- **Task instructions**:
- A) In the page text about scrolling table columns, what should the overflow-x style be set to on the container for the columns meant to scroll?
- B) How would you put this sentence from the page text about scrolling table columns into Spanish: "The <td> tag repeats for each row."

- **Page text**:
^^^^^^^^

Did u mean horizontal scrolling??

If you want to achieve horizontal scrolling then you can use 3 containers.

  1. For the first column ( Name )
  2. For the columns that you want to scroll. Set the overflow-x style of this container to auto
  3. For the last column ( Total )

4 Comments

I think what he means is that he wants the Name and Total columns to stay in place, while Score1, Score2, etc, all scroll. This is possible in MS Excel, and I see no reason why it would be confusing to the user. However, I have no clue as to how to accomplish it.
Yes, that's what I'm after, but I'm not sure this'll accomplish it. The difficulty with putting containers around the sections (apart from invalid html) is that columns aren't consecutively defined. The <td> tag repeats for each row.
It could be better to stuck with your initial design itself. Because if you alter your middle columns then you have to take into consideration the height of the scroll bars too, so that every item in a single row aligns to the same line.
The div has no fixed height though - I'm happy for the height to expand as it does.
0

Scrolling the content of tables is an problematic issue, since there is no simple and browser-safe solution to achieve that.

The best and most secure way to do it requires JavaScript. You would achieve even horizontal Scrolling easily (it's included for free) with this technique I used. You can transform that to your problem easily:

1) I made 3 Tables

2) Placed the middle Table that holds the Data inside a DIV container

3) set the DIV style to overflow:auto

4) gave the header and footer table and the div each a width of 100%

5) surrounded everything by another div to control the overall table width

6) made very sure that the quantity of columns match in all three tables, and that all three have the same styles regarding paddings, margins and borders

now the interesting part:

6) below the last element of that table construction, write a javascript block (or include it from a file)

7) write a function that successively looks at each column (use a for loop), starting with the first one. At every iteration of that loop, check the td cell with of the first two tables in the current column. Check which with is the bigger one and assign that to the smaller td cell's style. You may want to apply that value to the footer table, too.

8) call that function. You may want to do that in an interval or when special events occur, such as new data in the cells (if using ajax for example).

Note: If you do scroll horizontally, your columns sizes are synchronized. But you will have to synchronize the scrolling position of your header and footer table with the content table. Alternatively you just let the overall div scroll the whole thing horizontally, but not vertically. That would be the job of the DIV that contains the data table.

This technique worked very well in all major browsers in an very coplex gantt diagram project.

Note: You can think of that concept easily in a 90 degrees rotated way, so that you fix the first and last header column when scrolling.

^^^^^^^^

- **Data for review**:
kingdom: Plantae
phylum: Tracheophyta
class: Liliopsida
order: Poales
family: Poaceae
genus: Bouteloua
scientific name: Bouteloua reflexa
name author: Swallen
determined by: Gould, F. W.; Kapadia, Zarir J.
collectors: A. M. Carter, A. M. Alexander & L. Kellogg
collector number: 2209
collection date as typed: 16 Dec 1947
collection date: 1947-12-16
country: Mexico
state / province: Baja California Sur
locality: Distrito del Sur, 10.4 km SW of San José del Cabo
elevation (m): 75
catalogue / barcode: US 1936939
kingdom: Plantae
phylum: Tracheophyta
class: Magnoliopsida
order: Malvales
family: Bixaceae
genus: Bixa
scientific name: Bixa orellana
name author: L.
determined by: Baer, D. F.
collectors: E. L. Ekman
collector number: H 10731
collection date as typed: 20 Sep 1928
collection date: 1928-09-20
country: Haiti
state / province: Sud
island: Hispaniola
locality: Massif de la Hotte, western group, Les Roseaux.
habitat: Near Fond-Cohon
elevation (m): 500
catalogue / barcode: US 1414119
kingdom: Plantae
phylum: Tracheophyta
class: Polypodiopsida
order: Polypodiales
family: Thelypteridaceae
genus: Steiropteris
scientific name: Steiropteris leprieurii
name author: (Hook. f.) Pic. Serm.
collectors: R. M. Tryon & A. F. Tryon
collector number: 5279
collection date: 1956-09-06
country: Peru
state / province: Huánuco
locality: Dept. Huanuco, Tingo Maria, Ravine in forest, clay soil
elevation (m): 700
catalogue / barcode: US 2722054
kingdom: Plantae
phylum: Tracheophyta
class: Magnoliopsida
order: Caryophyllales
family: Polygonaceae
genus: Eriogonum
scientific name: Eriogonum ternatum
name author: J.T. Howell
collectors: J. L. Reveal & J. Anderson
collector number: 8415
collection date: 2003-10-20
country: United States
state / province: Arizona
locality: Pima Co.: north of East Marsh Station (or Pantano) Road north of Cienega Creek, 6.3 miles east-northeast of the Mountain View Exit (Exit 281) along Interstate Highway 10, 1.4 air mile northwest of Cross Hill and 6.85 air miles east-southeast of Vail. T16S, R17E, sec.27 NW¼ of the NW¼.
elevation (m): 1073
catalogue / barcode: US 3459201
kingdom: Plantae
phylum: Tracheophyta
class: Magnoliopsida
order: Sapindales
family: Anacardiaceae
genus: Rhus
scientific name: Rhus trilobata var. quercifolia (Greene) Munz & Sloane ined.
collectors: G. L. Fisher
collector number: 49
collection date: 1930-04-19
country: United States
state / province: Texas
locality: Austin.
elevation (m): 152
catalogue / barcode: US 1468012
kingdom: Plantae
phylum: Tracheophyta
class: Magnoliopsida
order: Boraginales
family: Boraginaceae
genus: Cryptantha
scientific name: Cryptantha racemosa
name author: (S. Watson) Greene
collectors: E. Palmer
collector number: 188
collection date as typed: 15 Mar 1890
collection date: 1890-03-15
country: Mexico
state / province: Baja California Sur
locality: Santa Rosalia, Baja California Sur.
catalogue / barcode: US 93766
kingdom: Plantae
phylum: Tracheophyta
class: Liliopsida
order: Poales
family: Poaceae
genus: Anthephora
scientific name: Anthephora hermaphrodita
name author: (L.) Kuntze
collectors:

^^^^^^^^

- **Answers in order**:
- A) It should be set to auto.

- B) La etiqueta <td> se repite en cada fila.